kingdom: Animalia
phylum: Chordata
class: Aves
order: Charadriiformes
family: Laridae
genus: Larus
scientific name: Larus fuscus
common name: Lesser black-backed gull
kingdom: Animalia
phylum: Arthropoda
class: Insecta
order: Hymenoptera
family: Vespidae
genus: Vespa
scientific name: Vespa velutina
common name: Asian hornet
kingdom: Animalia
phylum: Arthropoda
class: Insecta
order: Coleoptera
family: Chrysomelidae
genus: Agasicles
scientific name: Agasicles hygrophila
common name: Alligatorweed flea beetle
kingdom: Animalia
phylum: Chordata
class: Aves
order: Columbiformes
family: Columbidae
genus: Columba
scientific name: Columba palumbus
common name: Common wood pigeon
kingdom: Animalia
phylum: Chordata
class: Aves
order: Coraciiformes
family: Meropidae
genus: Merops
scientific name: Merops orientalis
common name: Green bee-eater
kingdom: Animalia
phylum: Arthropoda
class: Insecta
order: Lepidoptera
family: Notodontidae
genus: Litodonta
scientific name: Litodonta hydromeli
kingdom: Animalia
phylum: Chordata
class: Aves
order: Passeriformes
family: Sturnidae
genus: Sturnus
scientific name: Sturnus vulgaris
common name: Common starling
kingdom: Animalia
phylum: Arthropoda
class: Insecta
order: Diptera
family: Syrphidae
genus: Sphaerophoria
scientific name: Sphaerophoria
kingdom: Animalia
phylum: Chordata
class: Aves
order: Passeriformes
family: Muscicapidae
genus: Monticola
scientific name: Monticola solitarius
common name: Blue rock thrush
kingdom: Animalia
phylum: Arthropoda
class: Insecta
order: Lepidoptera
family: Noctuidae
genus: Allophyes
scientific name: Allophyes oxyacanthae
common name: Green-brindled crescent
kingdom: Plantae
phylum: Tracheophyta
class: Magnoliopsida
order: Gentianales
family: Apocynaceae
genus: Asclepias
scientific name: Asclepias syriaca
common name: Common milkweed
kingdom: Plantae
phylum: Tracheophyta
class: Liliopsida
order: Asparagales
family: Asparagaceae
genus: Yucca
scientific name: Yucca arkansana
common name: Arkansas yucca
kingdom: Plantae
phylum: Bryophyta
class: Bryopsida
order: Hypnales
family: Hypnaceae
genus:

........

Job -
Output every line from the records above as one numbered list, omitting any blank lines.

Written response -
1. kingdom: Animalia
2. phylum: Chordata
3. class: Aves
4. order: Charadriiformes
5. family: Laridae
6. genus: Larus
7. scientific name: Larus fuscus
8. common name: Lesser black-backed gull
9. kingdom: Animalia
10. phylum: Arthropoda
11. class: Insecta
12. order: Hymenoptera
13. family: Vespidae
14. genus: Vespa
15. scientific name: Vespa velutina
16. common name: Asian hornet
17. kingdom: Animalia
18. phylum: Arthropoda
19. class: Insecta
20. order: Coleoptera
21. family: Chrysomelidae
22. genus: Agasicles
23. scientific name: Agasicles hygrophila
24. common name: Alligatorweed flea beetle
25. kingdom: Animalia
26. phylum: Chordata
27. class: Aves
28. order: Columbiformes
29. family: Columbidae
30. genus: Columba
31. scientific name: Columba palumbus
32. common name: Common wood pigeon
33. kingdom: Animalia
34. phylum: Chordata
35. class: Aves
36. order: Coraciiformes
37. family: Meropidae
38. genus: Merops
39. scientific name: Merops orientalis
40. common name: Green bee-eater
41. kingdom: Animalia
42. phylum: Arthropoda
43. class: Insecta
44. order: Lepidoptera
45. family: Notodontidae
46. genus: Litodonta
47. scientific name: Litodonta hydromeli
48. kingdom: Animalia
49. phylum: Chordata
50. class: Aves
51. order: Passeriformes
52. family: Sturnidae
53. genus: Sturnus
54. scientific name: Sturnus vulgaris
55. common name: Common starling
56. kingdom: Animalia
57. phylum: Arthropoda
58. class: Insecta
59. order: Diptera
60. family: Syrphidae
61. genus: Sphaerophoria
62. scientific name: Sphaerophoria
63. kingdom: Animalia
64. phylum: Chordata
65. class: Aves
66. order: Passeriformes
67. family: Muscicapidae
68. genus: Monticola
69. scientific name: Monticola solitarius
70. common name: Blue rock thrush
71. kingdom: Animalia
72. phylum: Arthropoda
73. class: Insecta
74. order: Lepidoptera
75. family: Noctuidae
76. genus: Allophyes
77. scientific name: Allophyes oxyacanthae
78. common name: Green-brindled crescent
79. kingdom: Plantae
80. phylum: Tracheophyta
81. class: Magnoliopsida
82. order: Gentianales
83. family: Apocynaceae
84. genus: Asclepias
85. scientific name: Asclepias syriaca
86. common name: Common milkweed
87. kingdom: Plantae
88. phylum: Tracheophyta
89. class: Liliopsida
90. order: Asparagales
91. family: Asparagaceae
92. genus: Yucca
93. scientific name: Yucca arkansana
94. common name: Arkansas yucca
95. kingdom: Plantae
96. phylum: Bryophyta
97. class: Bryopsida
98. order: Hypnales
99. family: Hypnaceae
100. genus:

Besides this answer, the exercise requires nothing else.